Any advice welcomed.

I have the table top put together, 3 pieces, 39 in wide, 12ft long, 2.25 in thick, ERC. when I flipped it, well not just me cause it's one heavy table top, I felt it bow a bit and am thinking long term, it may be needing what I am going to call a strong back on either side of the tables length, it will be elegant rustic, fully sanded and danish oil finished, but with live edges on the length. what do you folks think about leaving the ends open? Oh, 6x6 X pattern legs with the cross over several inches high on the X. 

Hope you folks have a grand day.


----------



## Brink (Mar 3, 2013)

I use the sagulator, http://www.woodbin.com/calcs/sagulator.htm to help figuring how much a shelf, or table top will bow.

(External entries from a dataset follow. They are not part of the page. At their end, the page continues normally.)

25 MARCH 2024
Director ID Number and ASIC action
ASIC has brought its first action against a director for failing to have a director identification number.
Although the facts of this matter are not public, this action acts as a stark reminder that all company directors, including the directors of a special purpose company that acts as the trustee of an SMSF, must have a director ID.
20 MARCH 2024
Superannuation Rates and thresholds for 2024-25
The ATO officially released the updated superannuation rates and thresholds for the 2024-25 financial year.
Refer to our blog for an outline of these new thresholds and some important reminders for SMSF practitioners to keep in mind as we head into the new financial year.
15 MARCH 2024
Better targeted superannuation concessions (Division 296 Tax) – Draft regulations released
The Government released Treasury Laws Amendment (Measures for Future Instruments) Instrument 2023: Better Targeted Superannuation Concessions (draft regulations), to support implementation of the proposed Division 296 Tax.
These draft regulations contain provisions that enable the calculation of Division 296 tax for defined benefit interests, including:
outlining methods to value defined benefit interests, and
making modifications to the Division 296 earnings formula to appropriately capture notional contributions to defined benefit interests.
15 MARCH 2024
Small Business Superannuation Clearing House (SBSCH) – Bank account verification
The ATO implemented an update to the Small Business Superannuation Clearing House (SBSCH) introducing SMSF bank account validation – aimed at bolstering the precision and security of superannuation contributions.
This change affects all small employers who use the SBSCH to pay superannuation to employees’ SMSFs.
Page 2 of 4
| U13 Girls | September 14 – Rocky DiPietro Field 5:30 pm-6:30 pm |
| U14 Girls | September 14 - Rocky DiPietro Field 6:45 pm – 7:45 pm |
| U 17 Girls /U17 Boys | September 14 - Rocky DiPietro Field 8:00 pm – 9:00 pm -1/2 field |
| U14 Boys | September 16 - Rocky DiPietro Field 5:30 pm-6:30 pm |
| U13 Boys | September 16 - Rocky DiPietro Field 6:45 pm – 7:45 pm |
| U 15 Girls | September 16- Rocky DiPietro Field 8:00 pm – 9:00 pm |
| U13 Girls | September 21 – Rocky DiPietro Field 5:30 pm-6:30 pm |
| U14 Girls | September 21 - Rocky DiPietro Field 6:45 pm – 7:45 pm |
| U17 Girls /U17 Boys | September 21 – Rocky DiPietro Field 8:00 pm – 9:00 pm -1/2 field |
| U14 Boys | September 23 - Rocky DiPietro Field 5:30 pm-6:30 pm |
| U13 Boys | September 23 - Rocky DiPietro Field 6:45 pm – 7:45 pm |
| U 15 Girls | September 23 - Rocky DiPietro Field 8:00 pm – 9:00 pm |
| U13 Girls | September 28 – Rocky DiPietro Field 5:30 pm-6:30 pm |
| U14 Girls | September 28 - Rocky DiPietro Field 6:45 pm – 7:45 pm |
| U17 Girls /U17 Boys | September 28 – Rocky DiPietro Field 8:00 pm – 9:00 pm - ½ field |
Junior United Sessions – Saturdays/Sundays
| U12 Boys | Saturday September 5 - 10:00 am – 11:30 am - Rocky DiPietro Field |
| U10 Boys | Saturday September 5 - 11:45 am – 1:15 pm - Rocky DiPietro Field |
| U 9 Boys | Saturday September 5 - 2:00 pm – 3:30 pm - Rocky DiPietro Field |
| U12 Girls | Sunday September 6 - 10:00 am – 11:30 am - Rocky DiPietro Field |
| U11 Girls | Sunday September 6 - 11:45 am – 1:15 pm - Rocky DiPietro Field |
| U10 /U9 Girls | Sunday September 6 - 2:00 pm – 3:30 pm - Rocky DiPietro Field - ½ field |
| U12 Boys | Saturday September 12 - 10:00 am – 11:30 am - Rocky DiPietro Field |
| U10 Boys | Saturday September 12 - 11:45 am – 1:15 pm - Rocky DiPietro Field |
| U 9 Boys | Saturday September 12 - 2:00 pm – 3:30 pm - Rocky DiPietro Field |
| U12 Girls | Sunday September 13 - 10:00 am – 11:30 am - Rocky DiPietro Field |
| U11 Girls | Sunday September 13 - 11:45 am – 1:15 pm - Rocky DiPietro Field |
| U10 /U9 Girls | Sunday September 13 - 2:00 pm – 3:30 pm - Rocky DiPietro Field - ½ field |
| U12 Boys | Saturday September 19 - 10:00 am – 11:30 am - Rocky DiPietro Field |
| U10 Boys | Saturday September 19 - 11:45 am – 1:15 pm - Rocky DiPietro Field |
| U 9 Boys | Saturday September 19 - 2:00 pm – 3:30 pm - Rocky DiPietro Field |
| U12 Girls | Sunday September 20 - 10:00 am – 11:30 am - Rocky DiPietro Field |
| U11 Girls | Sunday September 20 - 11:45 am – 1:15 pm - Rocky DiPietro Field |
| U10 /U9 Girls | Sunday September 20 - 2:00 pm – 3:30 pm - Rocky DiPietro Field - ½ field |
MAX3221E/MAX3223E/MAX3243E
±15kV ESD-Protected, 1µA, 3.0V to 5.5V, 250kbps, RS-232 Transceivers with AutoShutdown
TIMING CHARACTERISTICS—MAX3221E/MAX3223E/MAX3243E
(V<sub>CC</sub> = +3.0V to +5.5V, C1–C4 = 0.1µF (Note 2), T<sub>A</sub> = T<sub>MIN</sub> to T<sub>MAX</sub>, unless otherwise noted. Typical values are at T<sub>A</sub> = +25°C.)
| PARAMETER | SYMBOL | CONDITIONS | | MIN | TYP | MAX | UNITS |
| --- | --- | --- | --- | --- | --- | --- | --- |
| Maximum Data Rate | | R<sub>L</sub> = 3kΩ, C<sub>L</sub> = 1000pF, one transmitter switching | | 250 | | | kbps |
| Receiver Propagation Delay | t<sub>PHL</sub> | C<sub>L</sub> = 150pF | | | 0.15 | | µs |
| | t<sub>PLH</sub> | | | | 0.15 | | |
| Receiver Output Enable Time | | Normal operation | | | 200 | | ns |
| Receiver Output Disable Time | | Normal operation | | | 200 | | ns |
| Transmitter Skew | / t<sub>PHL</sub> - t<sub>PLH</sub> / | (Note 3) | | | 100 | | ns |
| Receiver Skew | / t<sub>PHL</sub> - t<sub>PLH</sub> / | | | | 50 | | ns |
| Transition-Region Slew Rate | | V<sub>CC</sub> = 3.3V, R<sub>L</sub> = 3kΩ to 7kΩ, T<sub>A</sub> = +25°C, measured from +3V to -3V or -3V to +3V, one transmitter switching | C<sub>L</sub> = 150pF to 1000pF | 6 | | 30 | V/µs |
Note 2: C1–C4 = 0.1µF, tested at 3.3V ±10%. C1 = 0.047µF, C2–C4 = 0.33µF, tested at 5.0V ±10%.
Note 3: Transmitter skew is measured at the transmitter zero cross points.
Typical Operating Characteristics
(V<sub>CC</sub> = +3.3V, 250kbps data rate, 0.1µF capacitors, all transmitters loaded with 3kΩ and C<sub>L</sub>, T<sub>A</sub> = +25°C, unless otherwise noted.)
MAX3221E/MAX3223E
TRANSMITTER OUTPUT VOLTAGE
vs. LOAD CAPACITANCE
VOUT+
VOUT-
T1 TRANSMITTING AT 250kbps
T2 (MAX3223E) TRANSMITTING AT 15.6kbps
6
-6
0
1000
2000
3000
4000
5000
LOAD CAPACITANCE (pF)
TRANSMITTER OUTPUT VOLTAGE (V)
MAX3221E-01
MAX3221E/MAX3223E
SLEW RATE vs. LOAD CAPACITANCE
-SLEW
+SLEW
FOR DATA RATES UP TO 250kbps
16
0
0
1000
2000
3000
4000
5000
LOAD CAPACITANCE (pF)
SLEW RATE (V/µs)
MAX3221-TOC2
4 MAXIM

I think this table would be plenty sturdy. On one this long, maybe a third set of legs would be needed. If not, long runners would stiffen it up.


----------



## woodsmith (Mar 3, 2013)

Brink said:


> I use the sagulator, http://www.woodbin.com/calcs/sagulator.htm to help figuring how much a shelf, or table top will bow.
> 
> I think this table would be plenty sturdy. On one this long, maybe a third set of legs would be needed. If not, long runners would stiffen it up.



thanks a bunch! :)


----------



## jimmyjames (Mar 3, 2013)

On long tables like this the legs are usually placed 1/4 the length of the table in from the ends, it keeps uniform pressure on the top, but it will still bow in the long run to some extent, i build a 12'x51" walnut table in 8/4 about 6 years ago, it doesnt have any runners and to this day it is still dead flat, the only problem i had with it is the owner set a hot dish on it and put a giant blush stain dead center in the middle of it.... now on the other hand i built another table thats 6'x38" and it bowed in about 2 months.... the problem was that the smaller table had super low mc and was fresh wood right out of the kiln, the other table was air dried lumber that sat for 20 years so the mc didnt change much after being built and was stable, if i were to do it again i would put one fat runner right down thhe middle between the legs, like 16/4 thick x 8-10" tall


----------



## woodsmith (Mar 3, 2013)

jimmyjames said:


> On long tables like this the legs are usually placed 1/4 the length of the table in from the ends, it keeps uniform pressure on the top, but it will still bow in the long run to some extent, i build a 12'x51" walnut table in 8/4 about 6 years ago, it doesnt have any runners and to this day it is still dead flat, the only problem i had with it is the owner set a hot dish on it and put a giant blush stain dead center in the middle of it.... now on the other hand i built another table thats 6'x38" and it bowed in about 2 months.... the problem was that the smaller table had super low mc and was fresh wood right out of the kiln, the other table was air dried lumber that sat for 20 years so the mc didnt change much after being built and was stable, if i were to do it again i would put one fat runner right down thhe middle between the legs, like 16/4 thick x 8-10" tall



Thanks, will consider your design.


----------